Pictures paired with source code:
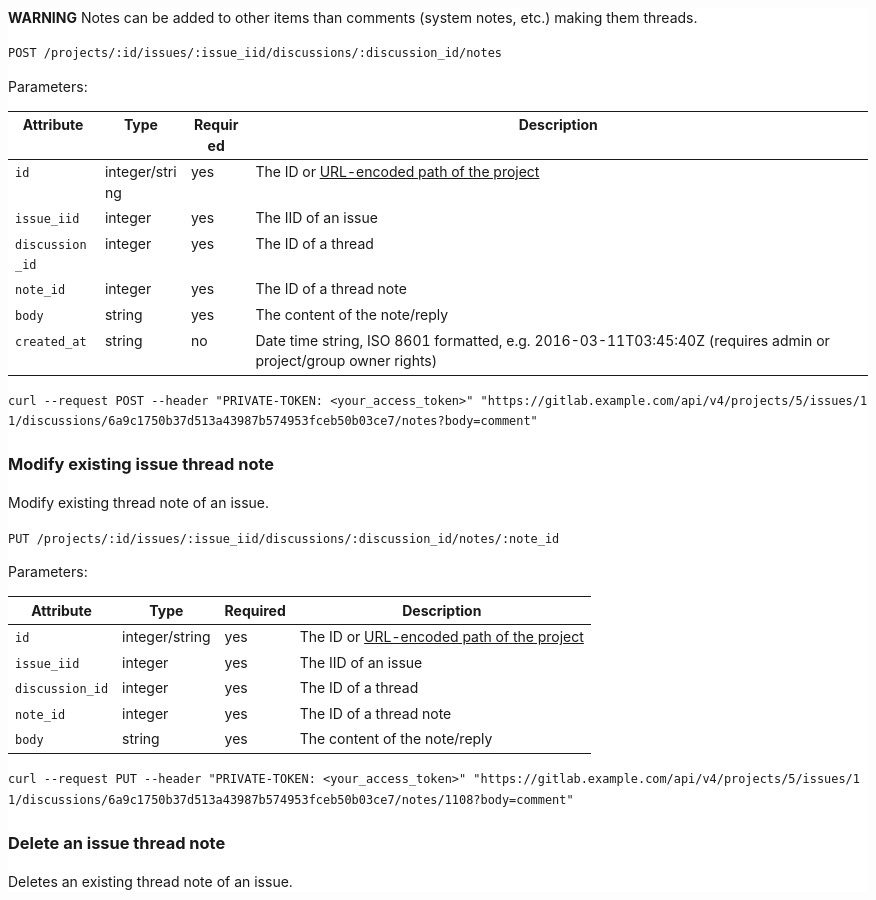 **WARNING**
Notes can be added to other items than comments (system notes, etc.) making them threads.

```plaintext
POST /projects/:id/issues/:issue_iid/discussions/:discussion_id/notes
```

Parameters:

| Attribute       | Type           | Required | Description |
| --------------- | -------------- | -------- | ----------- |
| `id`            | integer/string | yes      | The ID or [URL-encoded path of the project](README.md#namespaced-path-encoding) |
| `issue_iid`     | integer        | yes      | The IID of an issue |
| `discussion_id` | integer        | yes      | The ID of a thread |
| `note_id`       | integer        | yes      | The ID of a thread note |
| `body`          | string         | yes      | The content of the note/reply |
| `created_at`    | string         | no       | Date time string, ISO 8601 formatted, e.g. 2016-03-11T03:45:40Z (requires admin or project/group owner rights) |

```shell
curl --request POST --header "PRIVATE-TOKEN: <your_access_token>" "https://gitlab.example.com/api/v4/projects/5/issues/11/discussions/6a9c1750b37d513a43987b574953fceb50b03ce7/notes?body=comment"
```

### Modify existing issue thread note

Modify existing thread note of an issue.

```plaintext
PUT /projects/:id/issues/:issue_iid/discussions/:discussion_id/notes/:note_id
```

Parameters:

| Attribute       | Type           | Required | Description |
| --------------- | -------------- | -------- | ----------- |
| `id`            | integer/string | yes      | The ID or [URL-encoded path of the project](README.md#namespaced-path-encoding) |
| `issue_iid`     | integer        | yes      | The IID of an issue |
| `discussion_id` | integer        | yes      | The ID of a thread |
| `note_id`       | integer        | yes      | The ID of a thread note |
| `body`          | string         | yes      | The content of the note/reply |

```shell
curl --request PUT --header "PRIVATE-TOKEN: <your_access_token>" "https://gitlab.example.com/api/v4/projects/5/issues/11/discussions/6a9c1750b37d513a43987b574953fceb50b03ce7/notes/1108?body=comment"
```

### Delete an issue thread note

Deletes an existing thread note of an issue.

_Task:_ Return the records word for word, leaving every picture out of the copy.

_Response to the exercise:_
 **WARNING**
Notes can be added to other items than comments (system notes, etc.) making them threads.

```plaintext
POST /projects/:id/issues/:issue_iid/discussions/:discussion_id/notes
```

Parameters:

| Attribute       | Type           | Required | Description |
| --------------- | -------------- | -------- | ----------- |
| `id`            | integer/string | yes      | The ID or [URL-encoded path of the project](README.md#namespaced-path-encoding) |
| `issue_iid`     | integer        | yes      | The IID of an issue |
| `discussion_id` | integer        | yes      | The ID of a thread |
| `note_id`       | integer        | yes      | The ID of a thread note |
| `body`          | string         | yes      | The content of the note/reply |
| `created_at`    | string         | no       | Date time string, ISO 8601 formatted, e.g. 2016-03-11T03:45:40Z (requires admin or project/group owner rights) |

```shell
curl --request POST --header "PRIVATE-TOKEN: <your_access_token>" "https://gitlab.example.com/api/v4/projects/5/issues/11/discussions/6a9c1750b37d513a43987b574953fceb50b03ce7/notes?body=comment"
```

### Modify existing issue thread note

Modify existing thread note of an issue.

```plaintext
PUT /projects/:id/issues/:issue_iid/discussions/:discussion_id/notes/:note_id
```

Parameters:

| Attribute       | Type           | Required | Description |
| --------------- | -------------- | -------- | ----------- |
| `id`            | integer/string | yes      | The ID or [URL-encoded path of the project](README.md#namespaced-path-encoding) |
| `issue_iid`     | integer        | yes      | The IID of an issue |
| `discussion_id` | integer        | yes      | The ID of a thread |
| `note_id`       | integer        | yes      | The ID of a thread note |
| `body`          | string         | yes      | The content of the note/reply |

```shell
curl --request PUT --header "PRIVATE-TOKEN: <your_access_token>" "https://gitlab.example.com/api/v4/projects/5/issues/11/discussions/6a9c1750b37d513a43987b574953fceb50b03ce7/notes/1108?body=comment"
```

### Delete an issue thread note

Deletes an existing thread note of an issue.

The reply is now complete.